Après s'être rapidement penchée sur le volet Vestri de ce vaste dossier politico-financier, et sur les comptes offshore de la famille de feu le sénateur-maire de Saint-Jean-Cap-Ferrat, la cour a décortiqué ce mardi le projet de la tour Odéon.

Selon l'accusation les promoteurs de ce building de 170 mètres de haut, les frères Marzocco, auraient mandaté un entrepreneur italo-monégasque, Lino Alberti, pour corrompre le maire de Beausoleil.

Gérard Spinelli s'en est de nouveau défendu. Tout comme les promoteurs de la tour, Claudio et Paulo Mrzocco.

 

Quand à Lino Alberti, après avoir longtemps affirmé que les enveloppes de billets retrouvées chez lui étaient bien destinées à Gérard Spinelli, il a une nouvelle fois amendé sa version des faits mardi.

S'il n'y a plus "d'accusateur" le président Vincent Turbeaux a néanmoins rappelé qu'il y avait "des billes" dans ce dossier.

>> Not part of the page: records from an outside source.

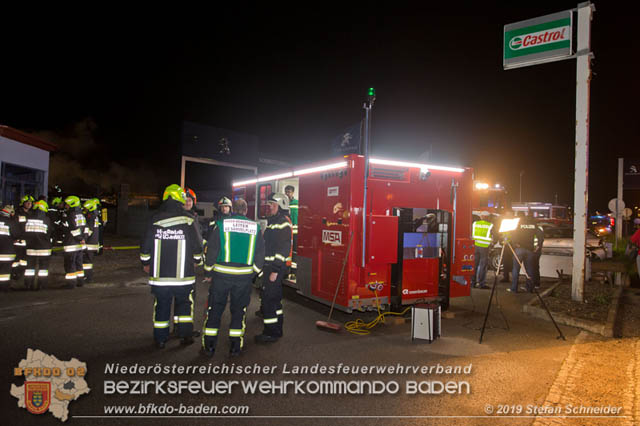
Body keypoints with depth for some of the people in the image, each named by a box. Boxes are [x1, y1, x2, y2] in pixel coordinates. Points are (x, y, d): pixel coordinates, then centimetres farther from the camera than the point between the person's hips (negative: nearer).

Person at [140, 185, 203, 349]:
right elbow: (196, 247, -3)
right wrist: (196, 261, 16)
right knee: (184, 304, 15)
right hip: (183, 274, -1)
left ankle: (160, 339, 21)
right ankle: (186, 335, 18)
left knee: (161, 305, 13)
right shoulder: (188, 221, -8)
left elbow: (145, 247, 2)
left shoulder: (154, 220, -3)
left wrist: (145, 263, 19)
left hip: (160, 274, 2)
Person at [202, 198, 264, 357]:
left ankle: (209, 345, 18)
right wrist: (253, 273, 15)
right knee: (239, 309, 13)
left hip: (221, 274, -1)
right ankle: (236, 346, 18)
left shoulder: (220, 225, -5)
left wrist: (208, 273, 7)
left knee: (215, 308, 11)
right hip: (244, 276, 1)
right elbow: (260, 254, 4)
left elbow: (211, 251, -4)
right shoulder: (255, 227, 1)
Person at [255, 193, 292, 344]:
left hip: (276, 267, -10)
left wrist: (275, 270, -23)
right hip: (270, 266, 10)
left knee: (269, 298, -7)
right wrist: (267, 268, 21)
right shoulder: (272, 221, 18)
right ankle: (276, 330, 26)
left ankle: (271, 333, 2)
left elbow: (283, 249, -21)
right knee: (274, 297, 15)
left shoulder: (283, 223, -15)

Des éléments matériels, écoutes téléphoniques et agendas, sur lesquels devraient s'appuyer le ministère public.

C'est lui qui avait fait appel du jugement en première instance, qui avait relaxé la plupart des prévenus. Les réquisitions de l'avocat général Pierre-Jean Gaury, étrangement silencieux depuis le début de l'audience, sont attendues dans la journée.